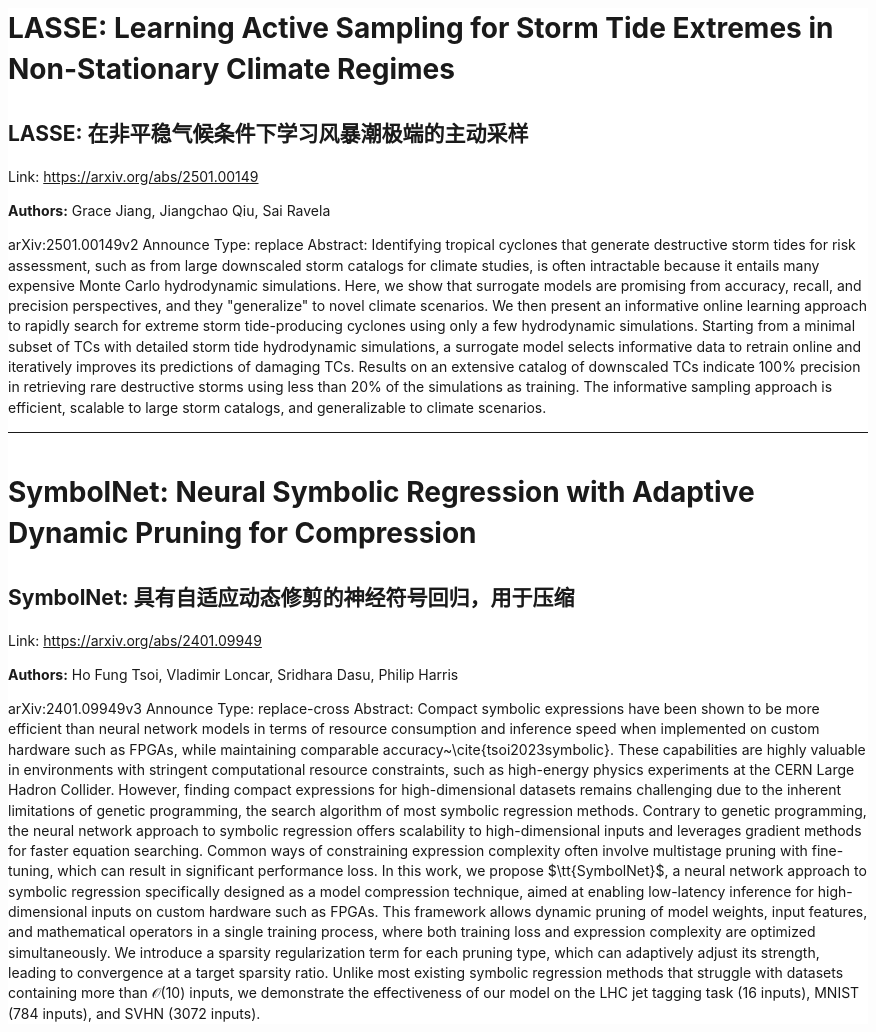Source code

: # LASSE: Learning Active Sampling for Storm Tide Extremes in Non-Stationary Climate Regimes

## LASSE: 在非平稳气候条件下学习风暴潮极端的主动采样

Link: https://arxiv.org/abs/2501.00149

**Authors:** Grace Jiang, Jiangchao Qiu, Sai Ravela

arXiv:2501.00149v2 Announce Type: replace 
Abstract: Identifying tropical cyclones that generate destructive storm tides for risk assessment, such as from large downscaled storm catalogs for climate studies, is often intractable because it entails many expensive Monte Carlo hydrodynamic simulations. Here, we show that surrogate models are promising from accuracy, recall, and precision perspectives, and they "generalize" to novel climate scenarios. We then present an informative online learning approach to rapidly search for extreme storm tide-producing cyclones using only a few hydrodynamic simulations. Starting from a minimal subset of TCs with detailed storm tide hydrodynamic simulations, a surrogate model selects informative data to retrain online and iteratively improves its predictions of damaging TCs. Results on an extensive catalog of downscaled TCs indicate 100% precision in retrieving rare destructive storms using less than 20% of the simulations as training. The informative sampling approach is efficient, scalable to large storm catalogs, and generalizable to climate scenarios.


---
# SymbolNet: Neural Symbolic Regression with Adaptive Dynamic Pruning for Compression

## SymbolNet: 具有自适应动态修剪的神经符号回归，用于压缩

Link: https://arxiv.org/abs/2401.09949

**Authors:** Ho Fung Tsoi, Vladimir Loncar, Sridhara Dasu, Philip Harris

arXiv:2401.09949v3 Announce Type: replace-cross 
Abstract: Compact symbolic expressions have been shown to be more efficient than neural network models in terms of resource consumption and inference speed when implemented on custom hardware such as FPGAs, while maintaining comparable accuracy~\cite{tsoi2023symbolic}. These capabilities are highly valuable in environments with stringent computational resource constraints, such as high-energy physics experiments at the CERN Large Hadron Collider. However, finding compact expressions for high-dimensional datasets remains challenging due to the inherent limitations of genetic programming, the search algorithm of most symbolic regression methods. Contrary to genetic programming, the neural network approach to symbolic regression offers scalability to high-dimensional inputs and leverages gradient methods for faster equation searching. Common ways of constraining expression complexity often involve multistage pruning with fine-tuning, which can result in significant performance loss. In this work, we propose $\tt{SymbolNet}$, a neural network approach to symbolic regression specifically designed as a model compression technique, aimed at enabling low-latency inference for high-dimensional inputs on custom hardware such as FPGAs. This framework allows dynamic pruning of model weights, input features, and mathematical operators in a single training process, where both training loss and expression complexity are optimized simultaneously. We introduce a sparsity regularization term for each pruning type, which can adaptively adjust its strength, leading to convergence at a target sparsity ratio. Unlike most existing symbolic regression methods that struggle with datasets containing more than $\mathcal{O}(10)$ inputs, we demonstrate the effectiveness of our model on the LHC jet tagging task (16 inputs), MNIST (784 inputs), and SVHN (3072 inputs).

Your goal :: Render everything from the start of the items down to the line containing "Qiu, Sai Ravela" as a Markdown table with two columns, Number and Entry, giving each nonblank line its own numbered row. Leave out the pictures and any blank lines.

Response to this task ::
| Number | Entry |
|---|---|
| 1 | Source code |
| 2 | : # LASSE: Learning Active Sampling for Storm Tide Extremes in Non-Stationary Climate Regimes |
| 3 | ## LASSE: 在非平稳气候条件下学习风暴潮极端的主动采样 |
| 4 | Link: https://arxiv.org/abs/2501.00149 |
| 5 | **Authors:** Grace Jiang, Jiangchao Qiu, Sai Ravela |